### Problem
Please copy the stretch of the records from the line containing "pose: elev=288.9 azim=281.1" through the end of the records, leaving out the pictures.

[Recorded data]

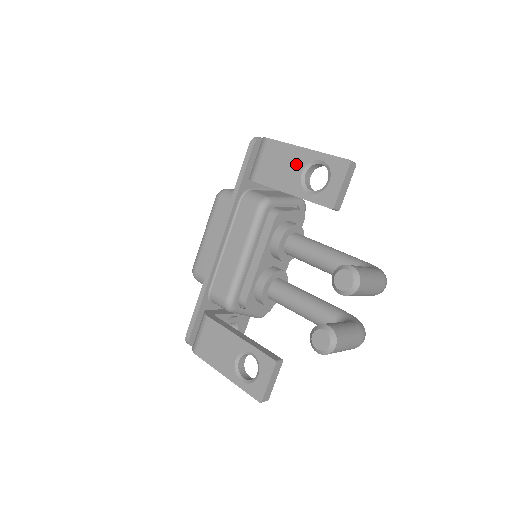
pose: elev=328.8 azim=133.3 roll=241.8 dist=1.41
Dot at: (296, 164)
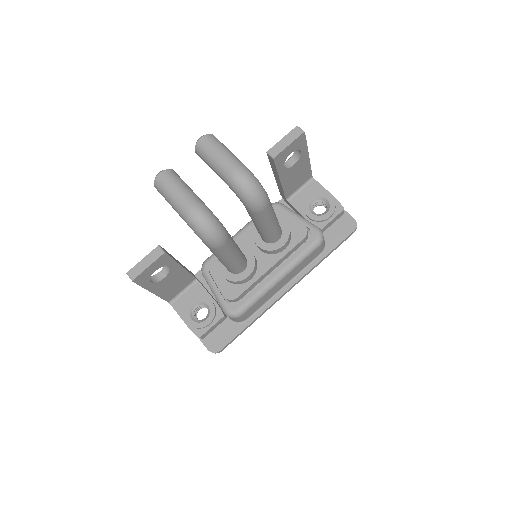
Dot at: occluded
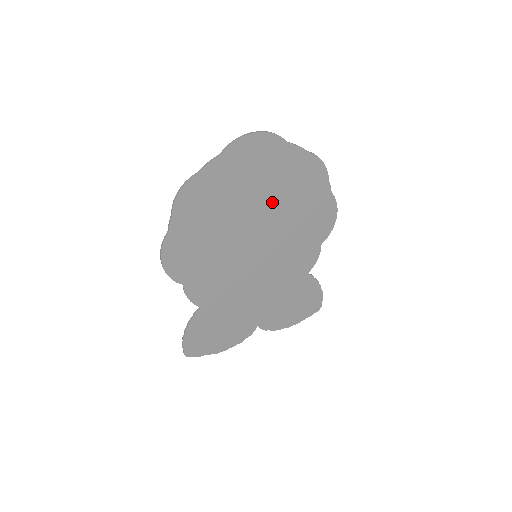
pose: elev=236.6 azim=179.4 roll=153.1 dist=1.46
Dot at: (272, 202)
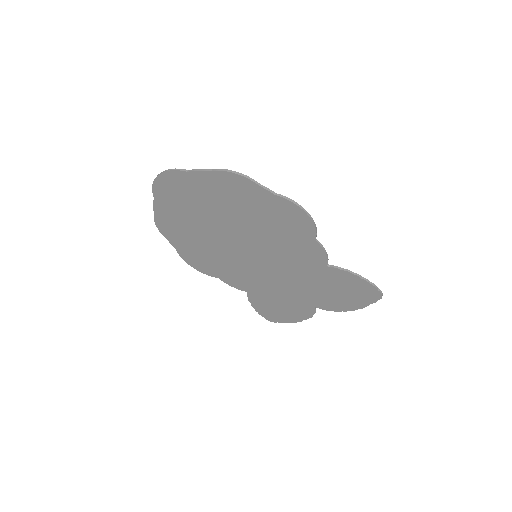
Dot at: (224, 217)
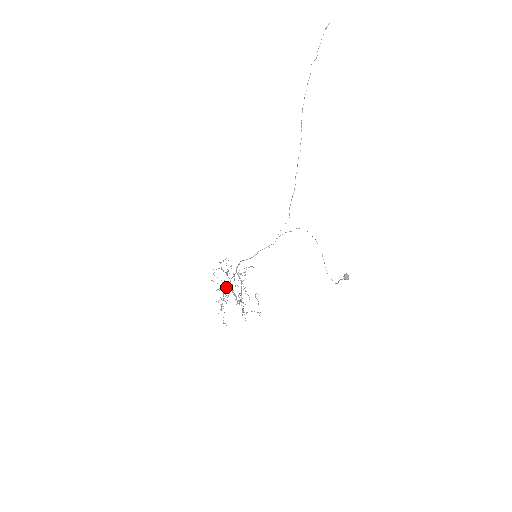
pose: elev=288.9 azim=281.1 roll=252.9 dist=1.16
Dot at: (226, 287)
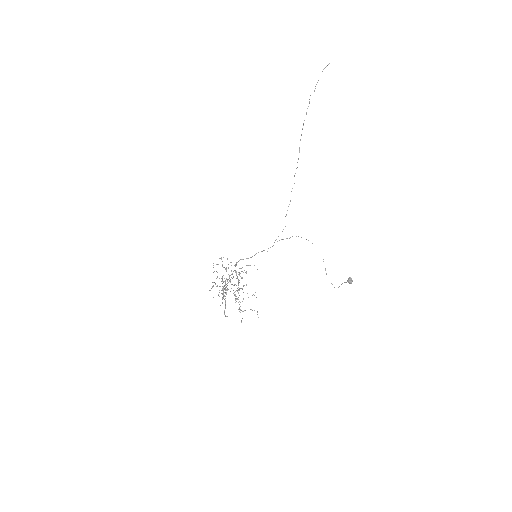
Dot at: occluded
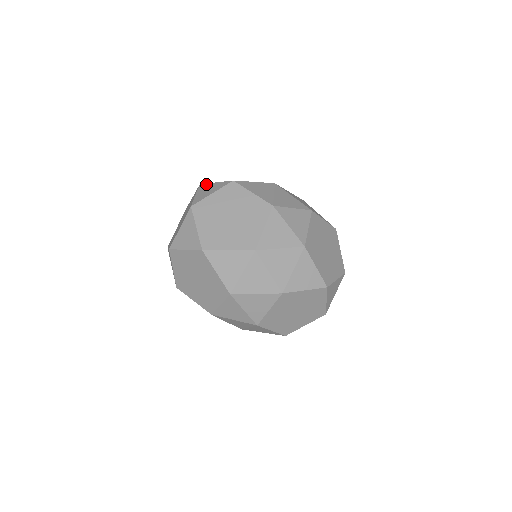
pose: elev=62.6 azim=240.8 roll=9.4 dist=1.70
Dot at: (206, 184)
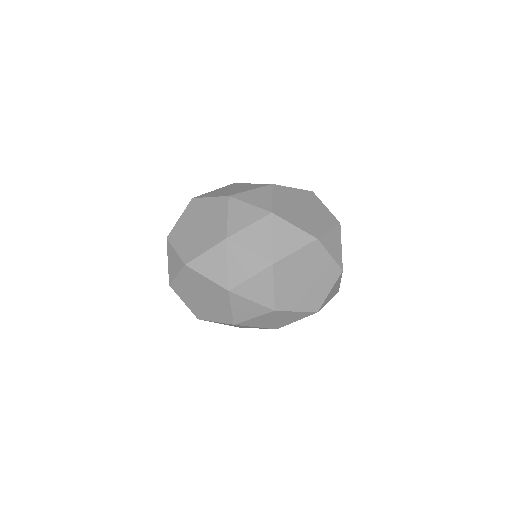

### Reply to the task
pose: elev=288.9 azim=281.1 roll=252.9 dist=1.16
Dot at: (226, 287)
Dot at: occluded
pose: elev=62.6 azim=240.8 roll=9.4 dist=1.70
Dot at: (206, 184)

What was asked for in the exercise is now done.